Joost Heystek van der Westhuizen was born on 20 February 1971 in Pretoria, where he attended FH Odendaal High School and the University of Pretoria.

He made his provincial debut for the Blue Bulls in 1992 and played the first of his 89 Springbok Tests the next year, on 6 November 1993 against Argentina in Buenos Aires. His last Test was on 8 November 2003 against New Zealand in Melbourne at his third Rugby World Cup tournament.

Apart from 89 Tests, Van der Westhuizen played a further 22 tour matches for the Springboks for a total of 111 appearances in Green and Gold. He scored 56 tries in total for the Springboks, which was finally overtaken by Bryan Habana in 2014. He also captained the Boks in 10 Tests.

Van der Westhuizen also captained and played for the Springbok Sevens team at the 1997 Sevens World Cup in Hong Kong, where South Africa lost in the final to Fiji.

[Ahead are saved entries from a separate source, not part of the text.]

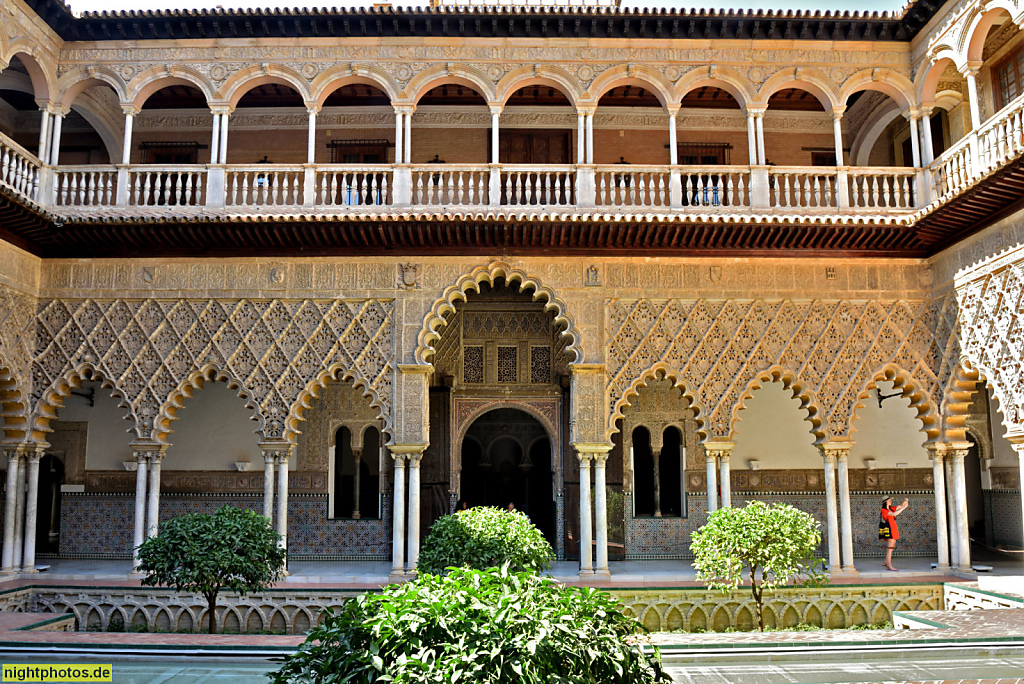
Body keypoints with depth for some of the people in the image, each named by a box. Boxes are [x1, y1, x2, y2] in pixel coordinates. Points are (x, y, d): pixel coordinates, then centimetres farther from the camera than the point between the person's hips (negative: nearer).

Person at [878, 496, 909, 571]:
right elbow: (894, 514, -22)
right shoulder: (883, 510, -11)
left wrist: (904, 501, -5)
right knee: (889, 548, -8)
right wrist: (904, 507, -20)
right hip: (889, 530, -9)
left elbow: (900, 506, 16)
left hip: (893, 530, 9)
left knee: (892, 547, 12)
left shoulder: (891, 508, 14)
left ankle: (885, 563, 22)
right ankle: (889, 566, -7)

In 1992, he played for the Junior Springboks.

He played 144 matches for the Vodacom Blue Bulls between 1992 and 2002 and captained the men from Pretoria when they won the Currie Cup in 1998, as well as in 2002, his last season in the famous light blue jersey.

At Vodacom Super Rugby level, Van der Westhuizen represented the Vodacom Bulls 28 times between 1998 and 2003 – a number which would have been much higher had he not suffered from a number of serious injuries at the time.

Van der Westhuizen was diagnosed as suffering from MND early in 2011. Despite fighting this debilitating disease, he was actively involved in charity work across South Africa and outside our borders for fellow sufferers up until his death.

How South African media broke the sad news…

Tributes for Joost van der Westhuizen on Twitter:

Watch Joost van der Westhuizen Videos

Joost van der Westhuizen Fact-file

Date of birth: 20 February 1971 in Pretoria
High school: FH Odendaal, Pretoria
Tertiary education: University of Pretoria
Province: Blue Bulls

Test career:

Springbok number: 593
Position: Scrumhalf (87 Tests) Wing (2 Tests)
Test debut: 6 November 1993 vs Argentina in Buenos Aires
Last test: 8 November 2003 vs New Zealand in Melbourne
Total tests: 89

Test tries: 38 (he became the SA record-holder on 18 July 1998 against Australia in Perth with his 21st Test try and his record was broken by Bryan Habana on 22 September 2011 with his 39th Test try, against Namibia in Albany.

Win ratio in Tests: 60-28-1
Tour matches: 22
Total Springbok matches: 111
Total Springbok tries: 56
Honours: SA Rugby Player of the Year nominee (1993, 1994, 1995, 1996, 1998 & 1999); SA Rugby Young Player of the Year nominee (1992).